(Exercise set):
[1] List every environment variable, with its value, that the data warehouse walkthrough below sets for the postgres service.
[2] Write the next part of the data warehouse walkthrough below, picking up right after its last line.

[Opening Passage shown section]

Enough theory. Let's build the whole thing from scratch. We'll set up a Postgres database with seed data, write extractors for each table, stream the results into Parquet files, upload them to S3, and query the results with DuckDB.

The complete code is on GitHub at artmann/simple-data-warehouse.

The source database

We start with a Docker Compose setup that runs Postgres and seeds it with example data. This simulates a typical SaaS application database with three tables: customers, orders, and events.

# docker-compose.yml
services:
  postgres:
    image: postgres:17
    environment:
      POSTGRES_USER: app
      POSTGRES_PASSWORD: devpassword
      POSTGRES_DB: app
    volumes:
      - pgdata:/var/lib/postgresql/data
      - ./seed.sql:/docker-entrypoint-initdb.d/seed.sql
    ports:
      - '5432:5432'

volumes:
  pgdata:

The seed script creates three tables — customers, orders, and events — and populates them with realistic sample data (50 customers, ~120 orders, several hundred events).

For production use, we want to stream data through the pipeline without holding it all in memory. We use pg-query-stream, which wraps Postgres server-side cursors as a Node.js readable stream:

// src/extractors/customers.ts
import QueryStream from 'pg-query-stream'

import { getPool } from '../db'
import { createCountingTransform } from '../stream'
import type { StreamExtractResult } from '../stream'

export async function extractCustomers(): Promise<StreamExtractResult> {
  const client = await getPool().connect()
  const query = new QueryStream('SELECT * FROM customers')
  const pgStream = client.query(query)

  const { transform, getCount } = createCountingTransform()
  const stream = pgStream.pipe(transform)

  return {
    stream,
    getCount,
    cleanup: async () => {
      client.release()

[Closing Passage shown section]
[Opening Dataset content section]

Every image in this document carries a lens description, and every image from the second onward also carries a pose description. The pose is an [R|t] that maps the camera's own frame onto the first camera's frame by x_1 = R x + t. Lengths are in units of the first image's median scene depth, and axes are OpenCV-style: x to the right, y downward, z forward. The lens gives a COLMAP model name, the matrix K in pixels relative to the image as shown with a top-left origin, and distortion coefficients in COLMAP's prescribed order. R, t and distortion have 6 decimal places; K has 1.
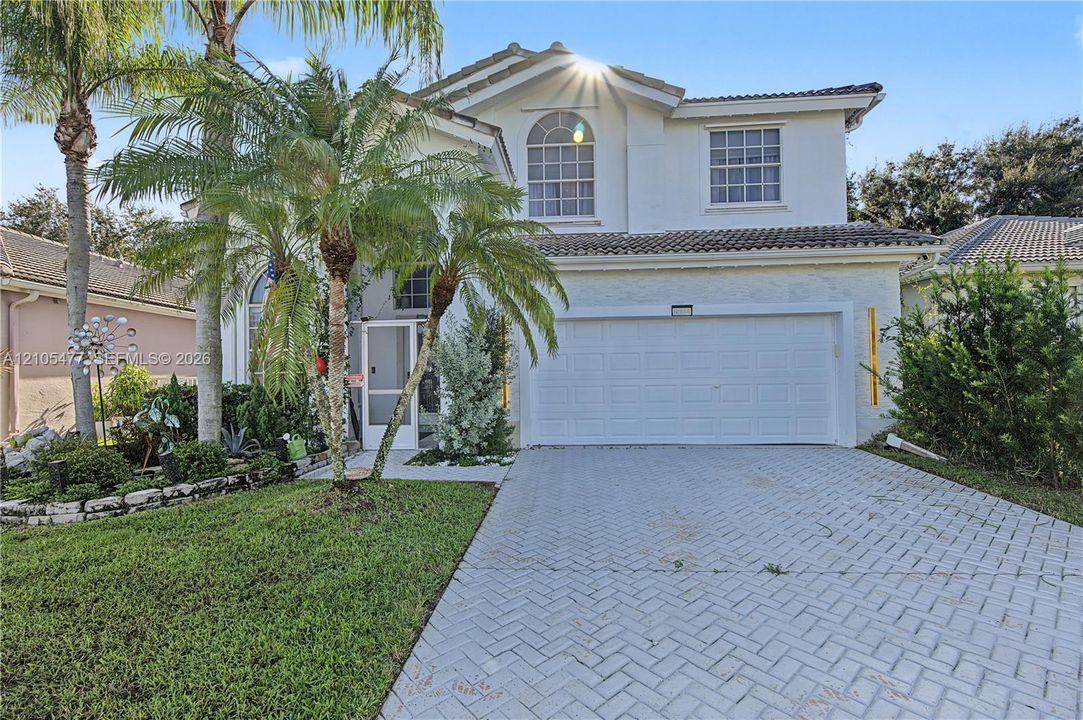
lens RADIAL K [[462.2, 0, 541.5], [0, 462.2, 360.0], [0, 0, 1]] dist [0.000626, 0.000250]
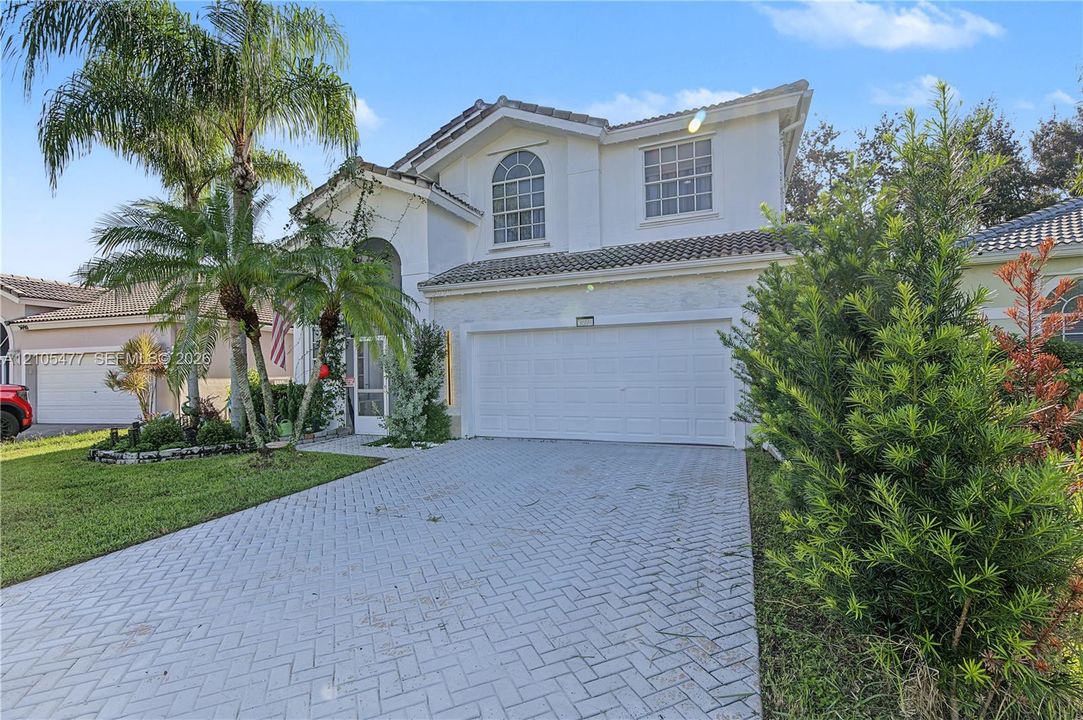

[Closing Dataset content section]

(Outputs in order):
[1]
POSTGRES_USER: app
POSTGRES_PASSWORD: devpassword
POSTGRES_DB: app

[2]
    }
  }
}

Each extractor returns a StreamExtractResult — a readable stream of rows, a function to get the count, and a cleanup function that releases the database connection. The createCountingTransform is a small Transform stream that passes rows through unchanged but counts them, so the pipeline can log how many records were extracted without collecting them into an array.

The orders and events extractors follow the exact same pattern — only the SQL query changes. You can see all three in the extractors directory.

Now we need to take our stream of rows and write them as Parquet. The approach: stream the rows as newline-delimited JSON (NDJSON) to a temporary file, then use DuckDB's @duckdb/node-api to convert that file to Parquet and write it directly to S3:

// src/loaders/parquet.ts
function createNdjsonTransform(): Transform {
  return new Transform({
    objectMode: true,
    writableObjectMode: true,
    readableObjectMode: false,
    transform(row, _encoding, callback) {
      callback(null, JSON.stringify(row) + '\n')
    }
  })
}

export async function writeParquet(
  stream: Readable,
  table: string,
  outputPath: string
): Promise<void> {
  const tmpPath = `/tmp/${table}-${Date.now()}.ndjson`

  await pipelineAsync(
    stream,
    createNdjsonTransform(),
    createWriteStream(tmpPath)
  )

  const instance = await DuckDBInstance.create()
  const connection = await instance.connect()

  try {
    await configureS3(connection)

    await connection.run(
      `COPY (SELECT * FROM read_json_auto('${tmpPath}', ignore_errors=true))
       TO '${outputPath}' (FORMAT PARQUET, COMPRESSION ZSTD)`
    )
  } finally {
    await connection.close()
    await unlink(tmpPath).catch(() => {})
  }
}

There are two key decisions here. First, we use NDJSON (one JSON object per line) as the intermediate format instead of a single JSON array. This means we can stream rows to disk without holding them all in memory — the pipelineAsync call pipes directly from the Postgres stream through the JSON transform to the file system.

Second, we use @duckdb/node-api (the DuckDB Node.js client) instead of shelling out to the DuckDB CLI. DuckDB reads the NDJSON file with read_json_auto, infers the schema, and writes a properly compressed Parquet file directly to S3. DuckDB's built-in httpfs extension handles the S3 upload, so we don't need the AWS SDK for the data files at all — only for uploading the small etl.json metadata file.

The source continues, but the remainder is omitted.